Rod Stewart’s 2008 K.C. Concert at Sprint Center
My wife got tickets to the Rod Stewart Concert at Downtown’s Sprint Center. She insisted that I go there. Of course, the concert was OK, the music good, and the drummer excellent.
The most interesting were the PEOPLE/“fans”. When she me dragged to the first RS concert 10 years ago, Sir Rod was younger, but so were his followers. This 2008 downtown KC concert was much different:
1. As we walked into the Sprint Center, I saw hundreds of people with walkers, canes, wheelchairs, oxygen masks, seeing-eye dogs, etc. Initially, I thought we were attending a Faith Healing Revival. But, the big those Rod Stewart concert signs allayed that fear.
2. His warm up band was a young male group from Australia: four guys and drummer. They sang love songs and ballads to males. Their base's sound was so deep; it pounded into my chest like a Claude Van Damme kick-boxer’s punch. The big schist was doing a long blow job on stage. One of the band members took out his long, multi-colored, hand carved stick from the Aussie bush. Then, he blew & sucked on the thing for 2 minutes, making strange guttural sounds.
3. Rules of Life include 60-ish men: "beer in, beer out". Older men must pee more often than younger studs. It isn't their bladder shrinks; it is their prostate takes up more body space. Many of the men in the audience were swilling beer. As demanded by the Law, 10 minutes later they get nature’s call to go; this means stomping on feet as they sidled down a row toward a restroom. One guy in our isle went five times during the 3 hour concert. Once he said to me, “This will be my last trip”. My reply was, “You do not have to leave your seat, just pee into your beer bottle”. Unfortunately, he ignored my sage advice, but walked over people’s feet time and again.
4. Absent were many male ponytails swinging in this late edition crowd. Male attendees, for the most part, were balding to bald. Fortunately, house lights dimmed during Rod’s performance; otherwise we would have experienced back glare.
5.
Women out
numbered men. Unfortunately, this was NOT a male advantage as in former
concerts. These gals were not THOSE hot “chicks”; they were moms and
grandmothers. For example, three women were seated a few rows in front of us.

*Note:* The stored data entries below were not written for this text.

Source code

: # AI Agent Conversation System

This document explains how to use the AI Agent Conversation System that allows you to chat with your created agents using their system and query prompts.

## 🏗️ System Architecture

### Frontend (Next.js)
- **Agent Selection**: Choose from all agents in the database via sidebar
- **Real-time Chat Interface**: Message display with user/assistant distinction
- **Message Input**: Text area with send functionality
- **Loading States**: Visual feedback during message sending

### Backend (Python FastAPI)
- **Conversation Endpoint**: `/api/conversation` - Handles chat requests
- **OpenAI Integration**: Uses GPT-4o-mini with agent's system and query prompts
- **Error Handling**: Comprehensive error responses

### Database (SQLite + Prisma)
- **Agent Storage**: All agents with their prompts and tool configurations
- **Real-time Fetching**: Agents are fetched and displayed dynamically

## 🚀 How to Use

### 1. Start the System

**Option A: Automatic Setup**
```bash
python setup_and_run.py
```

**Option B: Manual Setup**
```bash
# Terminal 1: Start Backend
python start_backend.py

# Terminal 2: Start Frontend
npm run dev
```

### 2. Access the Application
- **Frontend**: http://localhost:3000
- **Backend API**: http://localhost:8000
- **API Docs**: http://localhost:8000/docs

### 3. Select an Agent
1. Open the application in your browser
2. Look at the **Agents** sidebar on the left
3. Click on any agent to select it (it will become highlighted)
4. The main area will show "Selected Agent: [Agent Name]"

One was a 60-ish lady with gray hair, who was packing 200 lbs. She would stand
jiggling in rhythm, waving her hands and screaming at Rod Stewart. A friend,
next to her, was a bit smaller. She was waving and twirling a tiny bikini thong.
These skimpy threads would have fit her pet mini-poodle, not her butt. Yet,
someone managed to get one pair of red bikini’s on stage.
My wife remarked had these women tossed their panties up to Rod, they
could inked their full name, address, phone number, zip code and e-mail address
across the bottom. And had women launched panties toward the stage, it would
look more like a parachute drop, not a cute bikini bottom.
6. I did not see any fans dancing in the aisles. Folks pretty much stayed at assigned their seats, clinging to the backrest in front of them. There was sort of dancing/wiggling on-the-spot. This group of transients found it difficult to gyrate due to their ambulatory difficultness such as excessive weight, shortness of breath, loss of hearing and vision, and lateness of the 9 P.M. hour.
7. The crowd was probably Republican. It was 99.8% Caucasian. Everyone was well feed (from hefty to fat), bought tickets with their own money, rather reserved, restrained and quite polite, fully clothed and nicely dressed, most knew the words to sign along in English, and many were “pissed off”.